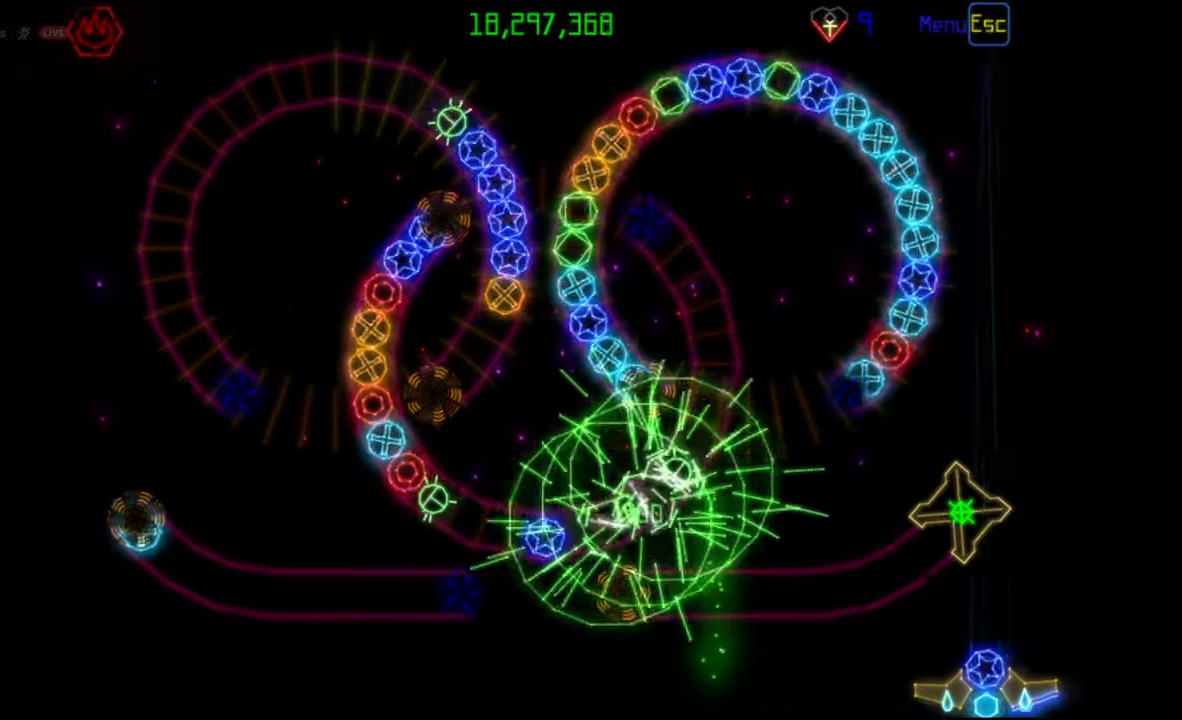
{"keys": [], "mouse": [], "events": [[367, "mouse_left", "down"], [450, "mouse_left", "up"]]}
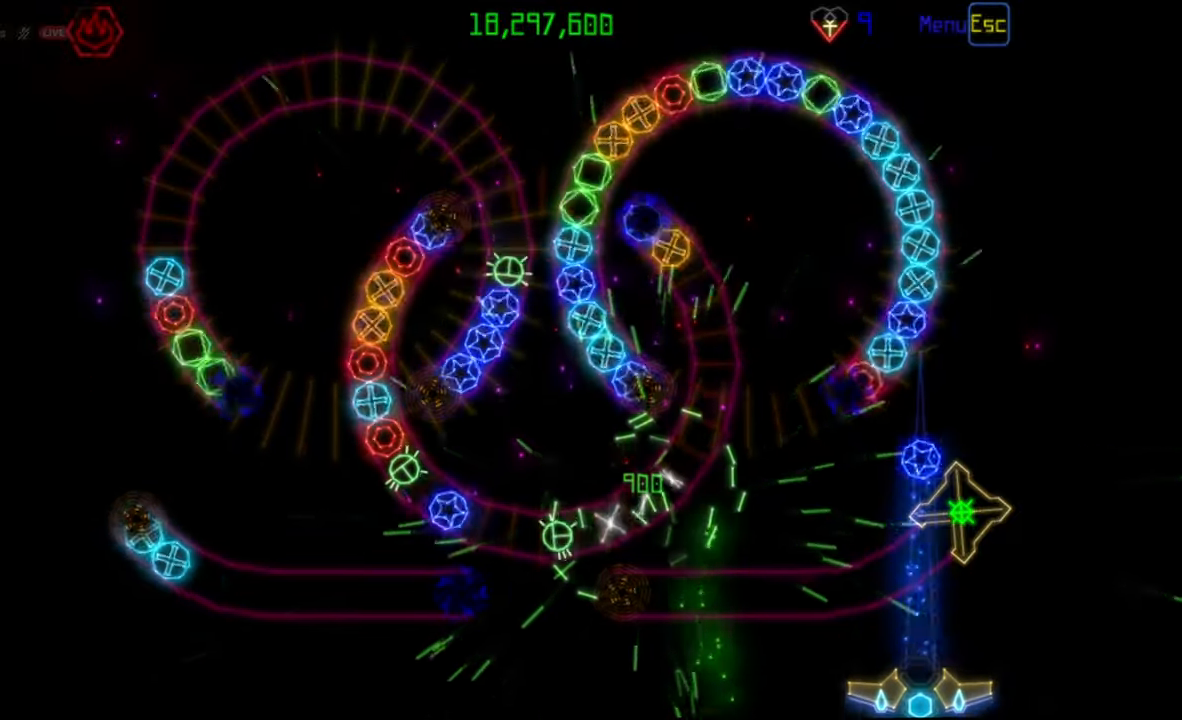
{"keys": [], "mouse": [], "events": [[417, "mouse_left", "down"], [500, "mouse_left", "up"]]}
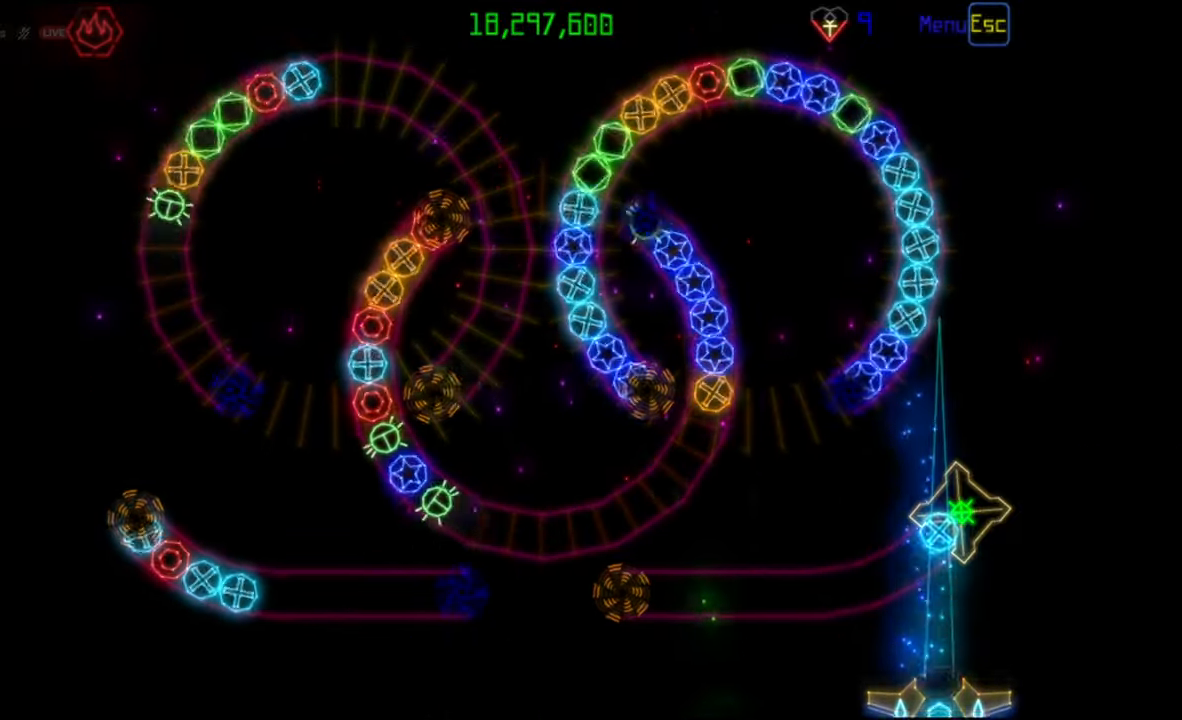
{"keys": [], "mouse": [], "events": []}
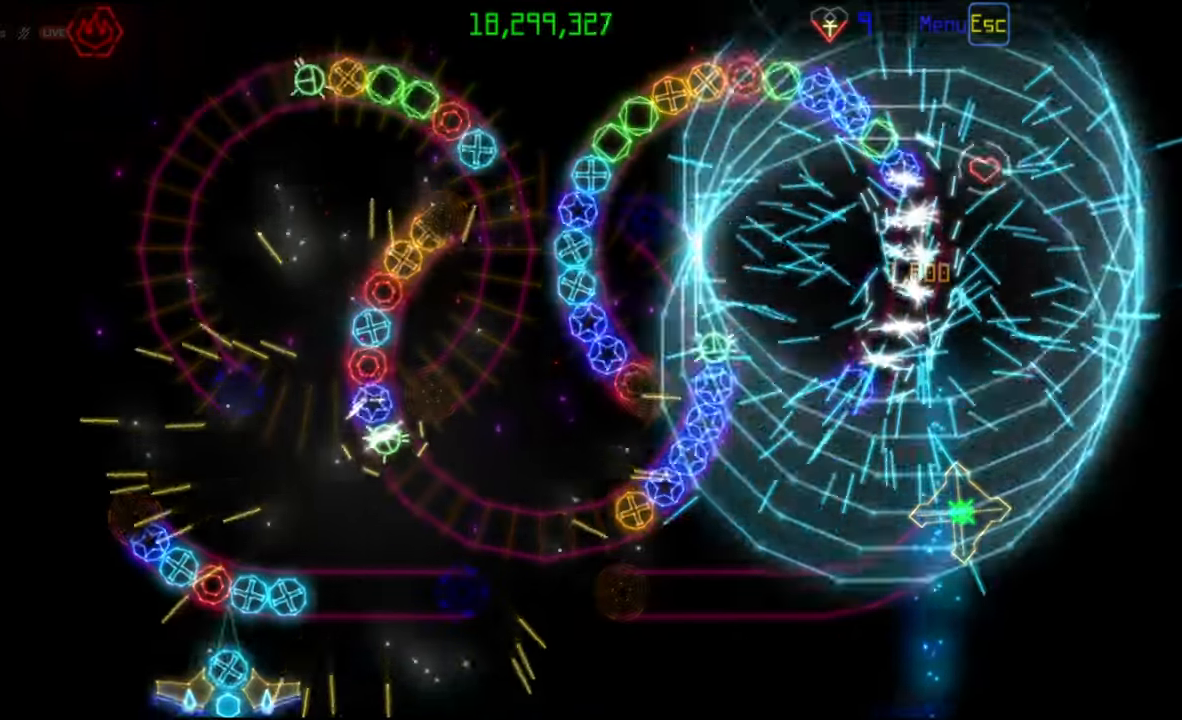
{"keys": [], "mouse": [], "events": [[17, "mouse_left", "down"], [100, "mouse_left", "up"]]}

□ □ □ □ □ □ □

## What this task involves
Return each of the lines exactly as they appear above, with no images.

## Written response
{"keys": [], "mouse": [], "events": [[367, "mouse_left", "down"], [450, "mouse_left", "up"]]}
{"keys": [], "mouse": [], "events": [[417, "mouse_left", "down"], [500, "mouse_left", "up"]]}
{"keys": [], "mouse": [], "events": []}
{"keys": [], "mouse": [], "events": [[17, "mouse_left", "down"], [100, "mouse_left", "up"]]}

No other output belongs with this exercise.